各人の「告白」として綴られていく物語もそれぞれが魅力的。主観撮影を入れることで"オレって熱血"なウェルテルの映像。"引き"で撮ることで客観視点で自分を見つめようと努力をするも脆くも失敗していく直樹ママの映像。文字通り狂ったように明るくポップな直樹の映像。それぞれが自身の「告白」でありながら、全く自分のことが見えていない様を映像手法に変化を加えることでその心情をいとも明確に描き分ける。

また随所に散りばめられた改変は微小で最低限でありながら、本作の意味を大きく作りかえる。

映画は原作と違い森口は犯行を実行してはいない。牛乳は熱血やんちゃ先生(笑)に入れ替えられるのではなく実行前に止められている。つまり彼女は一度正常な精神に戻っているにもかかわらず、生徒達に恐怖の告白を行っている。明らかに自ら冷静に鬼となることを選んでいるのだ。衝動的な復讐ではない完全なる確信犯なのである。ここに本作の圧倒的な深みがある。人は本来悪なのか善なのか、そんな二元論で人間を図ることなんて所詮ムリであり、善であろうとしたものが悪を選ぶ必然。誰だってこんな恐ろしい心情に成り得る、他人事ではない恐怖を示唆する。そのためファミレス後の嗚咽も反省や後悔などという安易な感情ではなく善悪混濁した計り知れないものとなっている。

さらに最後のあのセリフも、実際に犯行に及んだかどうかなどという点は全く問題にせず、彼女の中に宿る悪意と善意の双方を我々観客の心の鏡に映し出す。

一方、原作においては愛情への飢えに同情の余地はあまり感じられず、最後まで血の通わない少年に見えた修哉であったが、"逆回りの時計" のエピソードを最後の最後まで引っ張ることで、物語全体として一本筋が通るとともに、彼の後悔と苦悶の念までをもスクリーンに映しだす。「パチン」と何かがはじけ、自身がすがっていた何かとの断絶感。彼さえも「けっ、中坊の甘えが。」と切り捨てられない位置に連れ戻すことに成功している。



と、圧倒的に面白いと思った映像化だが、ここまで書いてふと逆のことを思う。多数の登場人物、多数のイベントの入れ子状態であるこの話は、原作読んでいない人には結構観るのは大変かもしれない。確かに最大限まで削ぎ落として磨き上げた作品ではあるのだが、一瞬でも腑に落ちない点などあればそこから現実に戻されてしまいおいてけぼりとなる可能性はあろう。

提供データ:
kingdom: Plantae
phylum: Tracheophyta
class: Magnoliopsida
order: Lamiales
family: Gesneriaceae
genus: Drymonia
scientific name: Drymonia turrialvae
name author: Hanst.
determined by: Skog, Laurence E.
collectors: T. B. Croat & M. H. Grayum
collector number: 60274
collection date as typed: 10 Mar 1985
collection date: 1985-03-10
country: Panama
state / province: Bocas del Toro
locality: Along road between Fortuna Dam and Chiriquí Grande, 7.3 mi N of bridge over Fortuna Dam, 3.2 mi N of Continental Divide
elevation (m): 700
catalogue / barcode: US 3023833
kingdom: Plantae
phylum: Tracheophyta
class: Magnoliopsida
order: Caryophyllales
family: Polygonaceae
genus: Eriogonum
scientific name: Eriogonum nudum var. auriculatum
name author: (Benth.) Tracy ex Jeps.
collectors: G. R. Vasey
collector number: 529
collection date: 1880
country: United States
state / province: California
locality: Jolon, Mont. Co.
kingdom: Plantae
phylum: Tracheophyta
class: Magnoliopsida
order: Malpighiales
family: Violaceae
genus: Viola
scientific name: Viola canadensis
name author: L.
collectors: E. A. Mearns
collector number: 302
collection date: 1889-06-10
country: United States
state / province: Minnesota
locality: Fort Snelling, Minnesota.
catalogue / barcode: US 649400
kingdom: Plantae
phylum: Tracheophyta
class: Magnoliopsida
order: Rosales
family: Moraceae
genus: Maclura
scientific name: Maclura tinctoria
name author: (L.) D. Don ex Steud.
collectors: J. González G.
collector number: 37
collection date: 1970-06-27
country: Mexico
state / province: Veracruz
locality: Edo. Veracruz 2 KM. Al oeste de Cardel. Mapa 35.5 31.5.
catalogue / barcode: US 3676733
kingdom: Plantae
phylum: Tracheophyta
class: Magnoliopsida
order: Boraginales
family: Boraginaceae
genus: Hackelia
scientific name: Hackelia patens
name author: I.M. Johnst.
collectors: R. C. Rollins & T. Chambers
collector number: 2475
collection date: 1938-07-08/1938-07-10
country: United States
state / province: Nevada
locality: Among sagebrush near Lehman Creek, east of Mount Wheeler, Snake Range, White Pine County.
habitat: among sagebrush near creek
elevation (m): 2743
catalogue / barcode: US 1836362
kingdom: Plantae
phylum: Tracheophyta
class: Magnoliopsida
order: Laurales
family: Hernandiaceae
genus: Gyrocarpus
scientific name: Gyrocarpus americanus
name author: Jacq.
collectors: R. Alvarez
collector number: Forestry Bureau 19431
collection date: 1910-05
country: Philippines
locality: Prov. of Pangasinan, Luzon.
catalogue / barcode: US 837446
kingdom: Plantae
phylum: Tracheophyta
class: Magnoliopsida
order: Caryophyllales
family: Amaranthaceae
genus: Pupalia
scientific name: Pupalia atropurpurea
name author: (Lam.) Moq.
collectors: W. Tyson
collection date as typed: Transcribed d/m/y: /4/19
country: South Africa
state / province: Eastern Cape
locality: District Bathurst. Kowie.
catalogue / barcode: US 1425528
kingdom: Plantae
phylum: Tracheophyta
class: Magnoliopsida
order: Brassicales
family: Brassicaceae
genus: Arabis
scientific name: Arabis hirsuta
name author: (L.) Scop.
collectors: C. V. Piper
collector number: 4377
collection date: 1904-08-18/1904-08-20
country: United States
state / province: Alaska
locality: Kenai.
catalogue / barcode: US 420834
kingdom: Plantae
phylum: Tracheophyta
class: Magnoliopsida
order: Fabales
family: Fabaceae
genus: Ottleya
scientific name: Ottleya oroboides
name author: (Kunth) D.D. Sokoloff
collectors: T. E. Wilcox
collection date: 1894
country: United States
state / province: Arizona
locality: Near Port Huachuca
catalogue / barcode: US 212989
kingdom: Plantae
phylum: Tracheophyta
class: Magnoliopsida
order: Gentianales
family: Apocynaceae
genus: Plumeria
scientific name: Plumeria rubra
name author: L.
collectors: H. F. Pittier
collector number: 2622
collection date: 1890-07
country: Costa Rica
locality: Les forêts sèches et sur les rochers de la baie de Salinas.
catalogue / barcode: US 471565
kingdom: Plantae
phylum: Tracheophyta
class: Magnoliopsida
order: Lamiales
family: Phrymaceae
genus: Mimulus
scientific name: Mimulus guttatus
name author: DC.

課題一覧:
(A) この映画評の第一段落で、「告白」の映像が描き分けられている人物をすべて挙げ、それぞれの映像の特徴を添えてください。
(B) この映画評から、「映画は原作と違い森口は犯行を」から始まり「けぼりとなる可能性はあろう。」で終わる部分を、両端の語句も含めてそのまま再掲してください。

各課題の解答:
(A)
ウェルテル：主観撮影を入れた"オレって熱血"な映像
直樹ママ："引き"で撮った客観視点の映像
直樹：文字通り狂ったように明るくポップな映像

(B)
映画は原作と違い森口は犯行を実行してはいない。牛乳は熱血やんちゃ先生(笑)に入れ替えられるのではなく実行前に止められている。つまり彼女は一度正常な精神に戻っているにもかかわらず、生徒達に恐怖の告白を行っている。明らかに自ら冷静に鬼となることを選んでいるのだ。衝動的な復讐ではない完全なる確信犯なのである。ここに本作の圧倒的な深みがある。人は本来悪なのか善なのか、そんな二元論で人間を図ることなんて所詮ムリであり、善であろうとしたものが悪を選ぶ必然。誰だってこんな恐ろしい心情に成り得る、他人事ではない恐怖を示唆する。そのためファミレス後の嗚咽も反省や後悔などという安易な感情ではなく善悪混濁した計り知れないものとなっている。

さらに最後のあのセリフも、実際に犯行に及んだかどうかなどという点は全く問題にせず、彼女の中に宿る悪意と善意の双方を我々観客の心の鏡に映し出す。

一方、原作においては愛情への飢えに同情の余地はあまり感じられず、最後まで血の通わない少年に見えた修哉であったが、"逆回りの時計" のエピソードを最後の最後まで引っ張ることで、物語全体として一本筋が通るとともに、彼の後悔と苦悶の念までをもスクリーンに映しだす。「パチン」と何かがはじけ、自身がすがっていた何かとの断絶感。彼さえも「けっ、中坊の甘えが。」と切り捨てられない位置に連れ戻すことに成功している。



と、圧倒的に面白いと思った映像化だが、ここまで書いてふと逆のことを思う。多数の登場人物、多数のイベントの入れ子状態であるこの話は、原作読んでいない人には結構観るのは大変かもしれない。確かに最大限まで削ぎ落として磨き上げた作品ではあるのだが、一瞬でも腑に落ちない点などあればそこから現実に戻されてしまいおいてけぼりとなる可能性はあろう。